**WRITTEN TASK:** Select every line of the data below that contains the string "from", treating uppercase and lowercase letters as different, and copy each such line in full.

**INFORMATION SUPPLIED:**
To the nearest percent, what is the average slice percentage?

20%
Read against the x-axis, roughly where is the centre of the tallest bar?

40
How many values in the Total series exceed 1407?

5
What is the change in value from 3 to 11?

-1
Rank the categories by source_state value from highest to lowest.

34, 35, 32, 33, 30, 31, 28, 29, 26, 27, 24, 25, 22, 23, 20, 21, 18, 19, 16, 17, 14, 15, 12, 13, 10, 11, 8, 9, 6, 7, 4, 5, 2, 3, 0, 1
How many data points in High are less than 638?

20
* * *
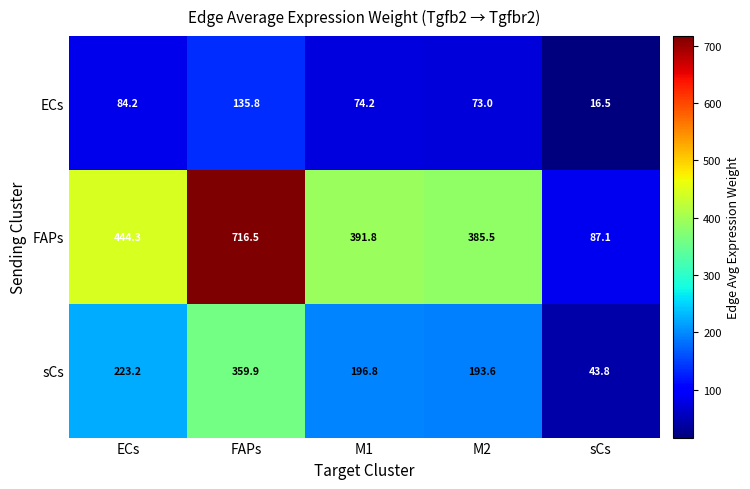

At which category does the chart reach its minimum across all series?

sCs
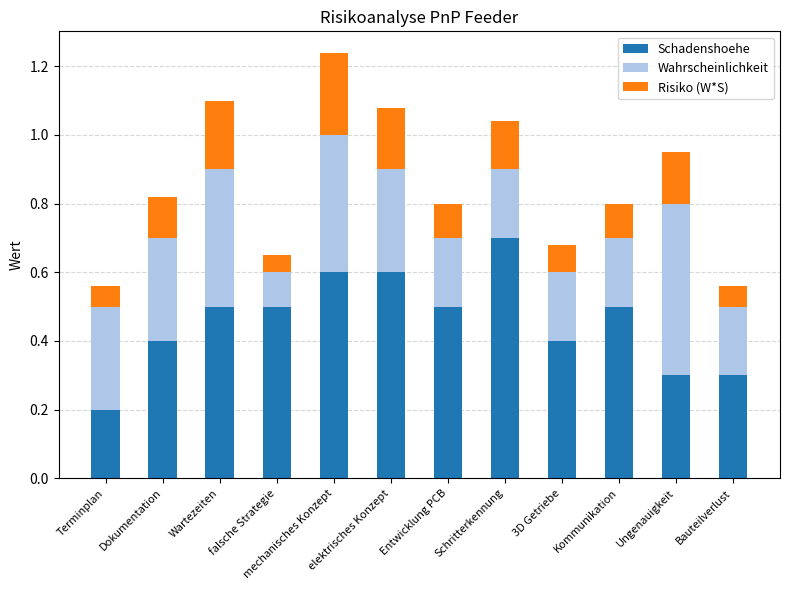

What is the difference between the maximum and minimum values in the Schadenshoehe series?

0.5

**COMPLETED EXERCISE:**
What is the change in value from 3 to 11?
Rank the categories by source_state value from highest to lowest.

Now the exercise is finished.